Additives in Frying Oil
Fast food frying oil isn’t just oil. Chains add preservatives and processing aids to extend its usable life and improve performance. One of the most common is TBHQ, a synthetic antioxidant added to vegetable oils to prevent them from going rancid. It works at room temperature and during frying without changing the flavor, odor, or color of the food. Another common additive is dimethylpolysiloxane, an anti-foaming agent that prevents oil from bubbling over during high-volume frying. Both are FDA-approved and used in small quantities.
Peanut Oil and Allergy Concerns
If you have a peanut allergy, Chick-fil-A’s use of peanut oil is worth understanding. The chain uses highly refined peanut oil, which has had its proteins removed during processing. Under federal food allergen labeling law (FALCPA), highly refined oils derived from major allergens like peanuts are not classified as allergens because they don’t contain the allergenic proteins that trigger reactions. Most people with peanut allergies can safely consume highly refined peanut oil, though cold-pressed or expeller-pressed peanut oil does retain proteins and poses a real risk. If your allergy is severe, it’s worth confirming the refinement level directly with the restaurant.
How Often the Oil Gets Changed
Oil quality degrades with use. Each batch of food releases moisture, crumbs, and particles into the fryer, which accelerate breakdown. Fast food restaurants typically filter their oil at least twice a day and fully replace it every three to five days. High-volume locations on the shorter end of that range. Degraded oil produces darker, greasier food with off flavors, so chains have strong financial incentive to maintain their oil even beyond food safety requirements.
Palm Oil and Environmental Impact
Palm oil shows up in many fast food products, both in fryers and in processed ingredients like buns, sauces, and desserts. It’s cheap, shelf-stable, and has a neutral flavor. It’s also one of the most environmentally contentious cooking oils due to deforestation in Southeast Asia.
The WWF tracks palm oil purchasing practices across 285 major buyers globally.

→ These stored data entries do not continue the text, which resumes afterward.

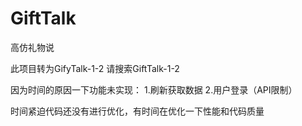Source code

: # GiftTalk
高仿礼物说

此项目转为GifyTalk-1-2
请搜索GiftTalk-1-2

因为时间的原因一下功能未实现：
  1.刷新获取数据
  2.用户登录（API限制）

时间紧迫代码还没有进行优化，有时间在优化一下性能和代码质量
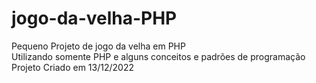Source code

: # jogo-da-velha-PHP
Pequeno Projeto de jogo da velha em PHP
<br>
Utilizando somente PHP e alguns conceitos e padrões de programação
<br>
Projeto Criado em 13/12/2022
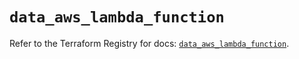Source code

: # `data_aws_lambda_function`

Refer to the Terraform Registry for docs: [`data_aws_lambda_function`](https://registry.terraform.io/providers/hashicorp/aws/6.5.0/docs/data-sources/lambda_function).
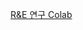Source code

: 

[R&E 연구 Colab](https://colab.research.google.com/drive/1uirtdz3tGvqOlP0MqkNGorlx_k7NVtbt?usp=sharing)
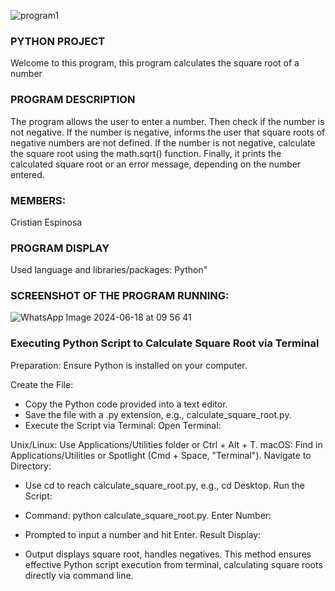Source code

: ![program1](https://github.com/CriistianEspinosa/ProjectSwitchFuntion/assets/169914497/76c79f2b-81c0-4251-bc0c-85eb8c8582f9)
### PYTHON PROJECT
Welcome to this program, this program calculates the square root of a number

### PROGRAM DESCRIPTION

The program allows the user to enter a number. Then check if the number is not negative. If the number is negative, informs the user that square roots of negative numbers are not defined. If the number is not negative, calculate the square root using the math.sqrt() function. Finally, it prints the calculated square root or an error message, depending on the number entered.

### MEMBERS:

Cristian Espinosa 

### PROGRAM DISPLAY
  
Used language and libraries/packages: Python"

### SCREENSHOT OF THE PROGRAM RUNNING:


  ![WhatsApp Image 2024-06-18 at 09 56 41](https://github.com/CriistianEspinosa/Python-Project/assets/169914497/384eb1c0-29b2-407b-8ace-cc95d16577df)

### Executing Python Script to Calculate Square Root via Terminal
Preparation: Ensure Python is installed on your computer.

Create the File:
* Copy the Python code provided into a text editor.
* Save the file with a .py extension, e.g., calculate_square_root.py.
* Execute the Script via Terminal: Open Terminal:

Unix/Linux: Use Applications/Utilities folder or Ctrl + Alt + T.
macOS: Find in Applications/Utilities or Spotlight (Cmd + Space, "Terminal").
Navigate to Directory:

* Use cd to reach calculate_square_root.py, e.g., cd Desktop. Run the Script:

* Command: python calculate_square_root.py. Enter Number:

* Prompted to input a number and hit Enter. Result Display:

* Output displays square root, handles negatives. This method ensures effective Python script execution from terminal, calculating square roots directly via command line.

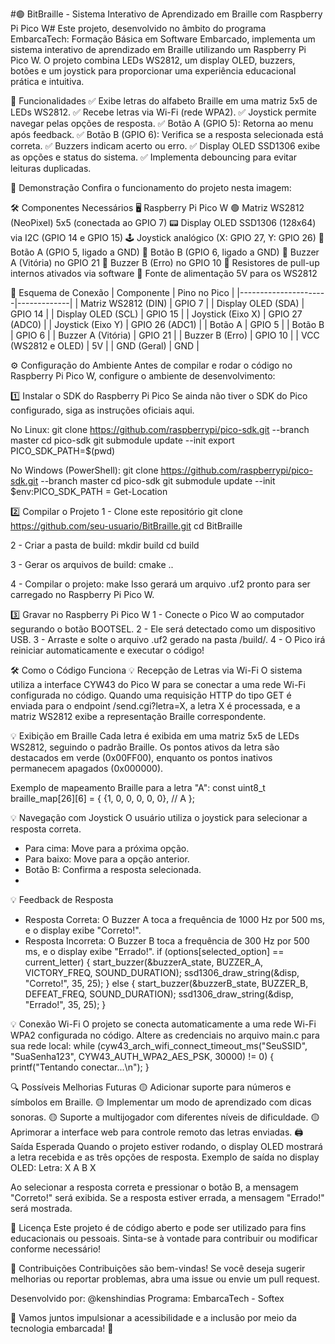 #🟢 BitBraille - Sistema Interativo de Aprendizado em Braille com Raspberry Pi Pico W#
Este projeto, desenvolvido no âmbito do programa EmbarcaTech: Formação Básica em Software Embarcado, implementa um sistema interativo de aprendizado em Braille utilizando um Raspberry Pi Pico W. O projeto combina LEDs WS2812, um display OLED, buzzers, botões e um joystick para proporcionar uma experiência educacional prática e intuitiva.

📌 Funcionalidades
✅ Exibe letras do alfabeto Braille em uma matriz 5x5 de LEDs WS2812.
✅ Recebe letras via Wi-Fi (rede WPA2).
✅ Joystick permite navegar pelas opções de resposta.
✅ Botão A (GPIO 5): Retorna ao menu após feedback.
✅ Botão B (GPIO 6): Verifica se a resposta selecionada está correta.
✅ Buzzers indicam acerto ou erro.
✅ Display OLED SSD1306 exibe as opções e status do sistema.
✅ Implementa debouncing para evitar leituras duplicadas.

🎥 Demonstração
Confira o funcionamento do projeto nesta imagem:


🛠 Componentes Necessários
🖥 Raspberry Pi Pico W
🟢 Matriz WS2812 (NeoPixel) 5x5 (conectada ao GPIO 7)
📟 Display OLED SSD1306 (128x64) via I2C (GPIO 14 e GPIO 15)
🕹 Joystick analógico (X: GPIO 27, Y: GPIO 26)
🔘 Botão A (GPIO 5, ligado a GND)
🔘 Botão B (GPIO 6, ligado a GND)
🎵 Buzzer A (Vitória) no GPIO 21
🎵 Buzzer B (Erro) no GPIO 10
📏 Resistores de pull-up internos ativados via software
🔌 Fonte de alimentação 5V para os WS2812


🔌 Esquema de Conexão
| Componente           | Pino no Pico |
|----------------------|-------------|
| Matriz WS2812 (DIN)  | GPIO 7      |
| Display OLED (SDA)   | GPIO 14     |
| Display OLED (SCL)   | GPIO 15     |
| Joystick (Eixo X)    | GPIO 27 (ADC0) |
| Joystick (Eixo Y)    | GPIO 26 (ADC1) |
| Botão A              | GPIO 5      |
| Botão B              | GPIO 6      |
| Buzzer A (Vitória)   | GPIO 21     |
| Buzzer B (Erro)      | GPIO 10     |
| VCC (WS2812 e OLED)  | 5V          |
| GND (Geral)          | GND         |

⚙ Configuração do Ambiente
Antes de compilar e rodar o código no Raspberry Pi Pico W, configure o ambiente de desenvolvimento:

1️⃣ Instalar o SDK do Raspberry Pi Pico
Se ainda não tiver o SDK do Pico configurado, siga as instruções oficiais aqui.

No Linux:
git clone https://github.com/raspberrypi/pico-sdk.git --branch master
cd pico-sdk
git submodule update --init
export PICO_SDK_PATH=$(pwd)

No Windows (PowerShell):
git clone https://github.com/raspberrypi/pico-sdk.git --branch master
cd pico-sdk
git submodule update --init
$env:PICO_SDK_PATH = Get-Location

2️⃣ Compilar o Projeto
1 - Clone este repositório
git clone https://github.com/seu-usuario/BitBraille.git
cd BitBraille

2 - Criar a pasta de build:
mkdir build
cd build

3 - Gerar os arquivos de build:
cmake ..

4 - Compilar o projeto:
make
Isso gerará um arquivo .uf2 pronto para ser carregado no Raspberry Pi Pico W.

3️⃣ Gravar no Raspberry Pi Pico W
1 - Conecte o Pico W ao computador segurando o botão BOOTSEL.
2 - Ele será detectado como um dispositivo USB.
3 - Arraste e solte o arquivo .uf2 gerado na pasta /build/.
4 - O Pico irá reiniciar automaticamente e executar o código!

🛠 Como o Código Funciona
💡 Recepção de Letras via Wi-Fi
O sistema utiliza a interface CYW43 do Pico W para se conectar a uma rede Wi-Fi configurada no código.
Quando uma requisição HTTP do tipo GET é enviada para o endpoint /send.cgi?letra=X, a letra X é processada, e a matriz WS2812 exibe a representação Braille correspondente.

💡 Exibição em Braille
Cada letra é exibida em uma matriz 5x5 de LEDs WS2812, seguindo o padrão Braille.
Os pontos ativos da letra são destacados em verde (0x00FF00), enquanto os pontos inativos permanecem apagados (0x000000).

Exemplo de mapeamento Braille para a letra "A":
const uint8_t braille_map[26][6] = {
    {1, 0, 0, 0, 0, 0}, // A
};

💡 Navegação com Joystick
O usuário utiliza o joystick para selecionar a resposta correta.
- Para cima: Move para a próxima opção.
- Para baixo: Move para a opção anterior.
- Botão B: Confirma a resposta selecionada.
- 
💡 Feedback de Resposta
- Resposta Correta: O Buzzer A toca a frequência de 1000 Hz por 500 ms, e o display exibe "Correto!".
- Resposta Incorreta: O Buzzer B toca a frequência de 300 Hz por 500 ms, e o display exibe "Errado!".
if (options[selected_option] == current_letter) {
    start_buzzer(&buzzerA_state, BUZZER_A, VICTORY_FREQ, SOUND_DURATION);
    ssd1306_draw_string(&disp, "Correto!", 35, 25);
} else {
    start_buzzer(&buzzerB_state, BUZZER_B, DEFEAT_FREQ, SOUND_DURATION);
    ssd1306_draw_string(&disp, "Errado!", 35, 25);
}

💡 Conexão Wi-Fi
O projeto se conecta automaticamente a uma rede Wi-Fi WPA2 configurada no código.
Altere as credenciais no arquivo main.c para sua rede local:
while (cyw43_arch_wifi_connect_timeout_ms("SeuSSID", "SuaSenha123", CYW43_AUTH_WPA2_AES_PSK, 30000) != 0) {
    printf("Tentando conectar...\n");
}

🔍 Possíveis Melhorias Futuras
🟡 Adicionar suporte para números e símbolos em Braille.
🟡 Implementar um modo de aprendizado com dicas sonoras.
🟡 Suporte a multijogador com diferentes níveis de dificuldade.
🟡 Aprimorar a interface web para controle remoto das letras enviadas.
🖨 Saída Esperada
Quando o projeto estiver rodando, o display OLED mostrará a letra recebida e as três opções de resposta.
Exemplo de saída no display OLED:
Letra: X
  A
  B
  X

Ao selecionar a resposta correta e pressionar o botão B, a mensagem "Correto!" será exibida.
Se a resposta estiver errada, a mensagem "Errado!" será mostrada.

📜 Licença
Este projeto é de código aberto e pode ser utilizado para fins educacionais ou pessoais.
Sinta-se à vontade para contribuir ou modificar conforme necessário!

🤝 Contribuições
Contribuições são bem-vindas! Se você deseja sugerir melhorias ou reportar problemas, abra uma issue ou envie um pull request.

Desenvolvido por: @kenshindias
Programa: EmbarcaTech - Softex


🚀 Vamos juntos impulsionar a acessibilidade e a inclusão por meio da tecnologia embarcada! 🦾
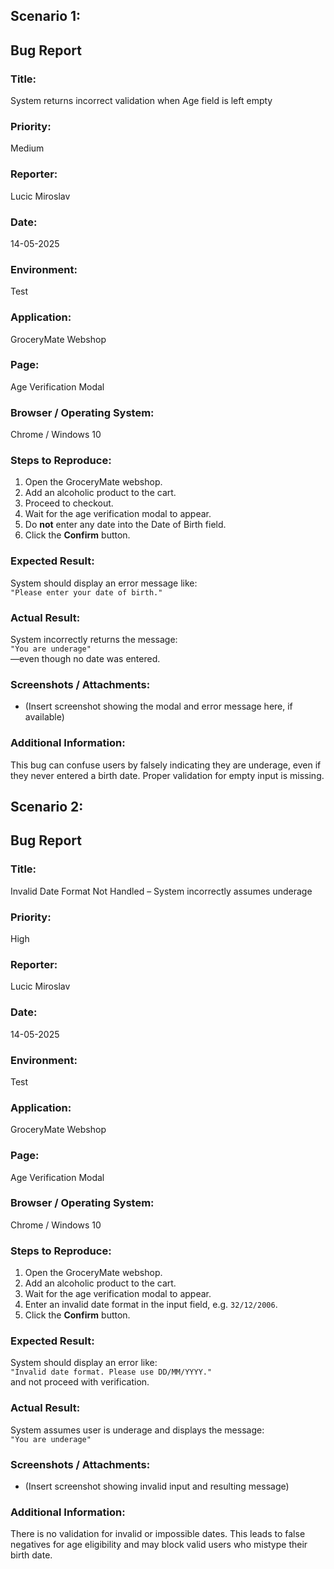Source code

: ## Scenario 1:


##  Bug Report

### Title:
System returns incorrect validation when Age field is left empty

### Priority:
Medium

### Reporter:
Lucic Miroslav

### Date:
14-05-2025

### Environment:
Test

### Application:
GroceryMate Webshop

### Page:
Age Verification Modal

### Browser / Operating System:
Chrome / Windows 10

### Steps to Reproduce:
1. Open the GroceryMate webshop.
2. Add an alcoholic product to the cart.
3. Proceed to checkout.
4. Wait for the age verification modal to appear.
5. Do **not** enter any date into the Date of Birth field.
6. Click the **Confirm** button.

### Expected Result:
System should display an error message like:  
`"Please enter your date of birth."`

### Actual Result:
System incorrectly returns the message:  
`"You are underage"`  
—even though no date was entered.

### Screenshots / Attachments:
* (Insert screenshot showing the modal and error message here, if available)

### Additional Information:
This bug can confuse users by falsely indicating they are underage, even if they never entered a birth date. Proper validation for empty input is missing.





## Scenario 2:

##  Bug Report

### Title:
Invalid Date Format Not Handled – System incorrectly assumes underage

### Priority:
High

### Reporter:
Lucic Miroslav

### Date:
14-05-2025

### Environment:
Test

### Application:
GroceryMate Webshop

### Page:
Age Verification Modal

### Browser / Operating System:
Chrome / Windows 10

### Steps to Reproduce:
1. Open the GroceryMate webshop.
2. Add an alcoholic product to the cart.
3. Wait for the age verification modal to appear.
4. Enter an invalid date format in the input field, e.g. `32/12/2006`.
5. Click the **Confirm** button.

### Expected Result:
System should display an error like:  
`"Invalid date format. Please use DD/MM/YYYY."`  
and not proceed with verification.

### Actual Result:
System assumes user is underage and displays the message:  
`"You are underage"`

### Screenshots / Attachments:
* (Insert screenshot showing invalid input and resulting message)

### Additional Information:
There is no validation for invalid or impossible dates. This leads to false negatives for age eligibility and may block valid users who mistype their birth date.


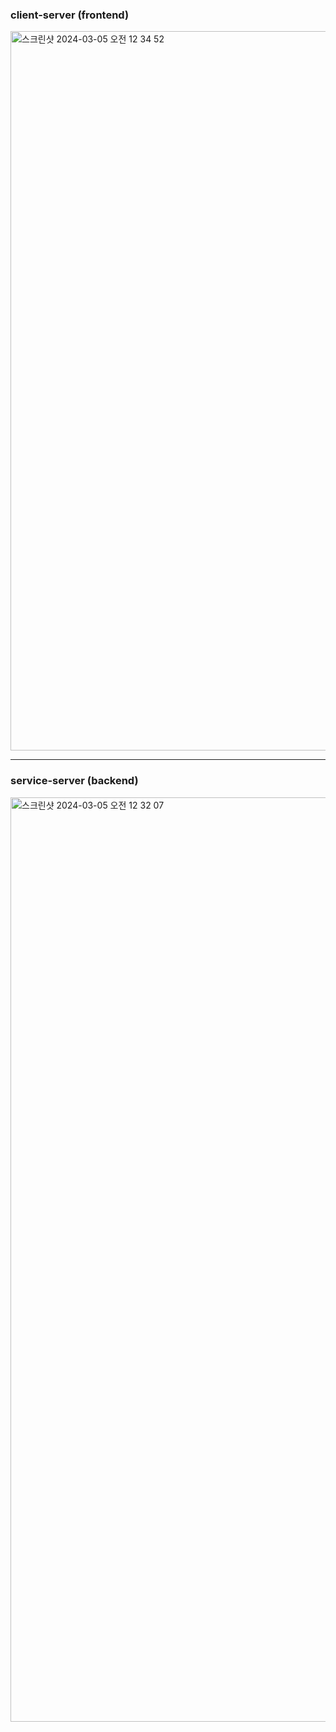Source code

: ### client-server (frontend)
<img width="1151" alt="스크린샷 2024-03-05 오전 12 34 52" src="https://github.com/Settle-Up/settle-up-server/assets/129722492/3b40dbbc-486d-48a3-997e-acbb4e19964b">

----------------------------------------------------------------------------


### service-server (backend)

<img width="1479" alt="스크린샷 2024-03-05 오전 12 32 07" src="https://github.com/Settle-Up/settle-up-server/assets/129722492/80a18abe-acb9-417f-9690-575a50abc4af">
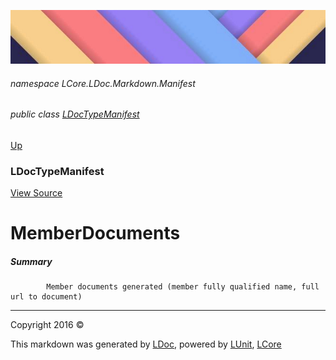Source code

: ![](../Content/LDoc-banner-small.png "")

###### namespace LCore.LDoc.Markdown.Manifest

###### public class [LDocTypeManifest](LDocTypeManifest.md)
[Up](LDocTypeManifest.md)

### LDocTypeManifest
[View Source](../Markdown/Manifest/LDocTypeManifest.cs)

# MemberDocuments

##### Summary

            Member documents generated (member fully qualified name, full url to document)
            



---

Copyright 2016 &copy; [](../../README.md) [](../../TableOfContents.md)

This markdown was generated by [LDoc](https://github.com/CodeSingularity/LDoc), powered by [LUnit](https://github.com/CodeSingularity/LUnit), [LCore](https://github.com/CodeSingularity/LCore)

Of the roughly 10.1 million metric tons of palm oil those companies purchased, only about 17% was certified to the highest sustainability standards (segregated or identity preserved, meaning it can be traced back to a certified source). Another 32% met a mid-tier standard called mass balance. Nearly 40% was not certified at all. So while many fast food companies have sustainability pledges around palm oil, the supply chain still has a long way to go.
The Beef Tallow Comeback
The recent return to beef tallow at chains like Steak ‘n Shake, Popeyes, and Buffalo Wild Wings reflects a broader cultural shift in how people think about dietary fat. Saturated fat from animal sources is no longer viewed as universally harmful by many nutrition researchers, and tallow has some practical advantages in the kitchen: it’s stable at high heat, produces a crispier texture, and doesn’t require the same additives that vegetable oils need to perform well in a commercial fryer. Whether this trend expands to larger chains like McDonald’s remains to be seen, but consumer demand for what’s perceived as more “natural” cooking fat is clearly influencing the industry.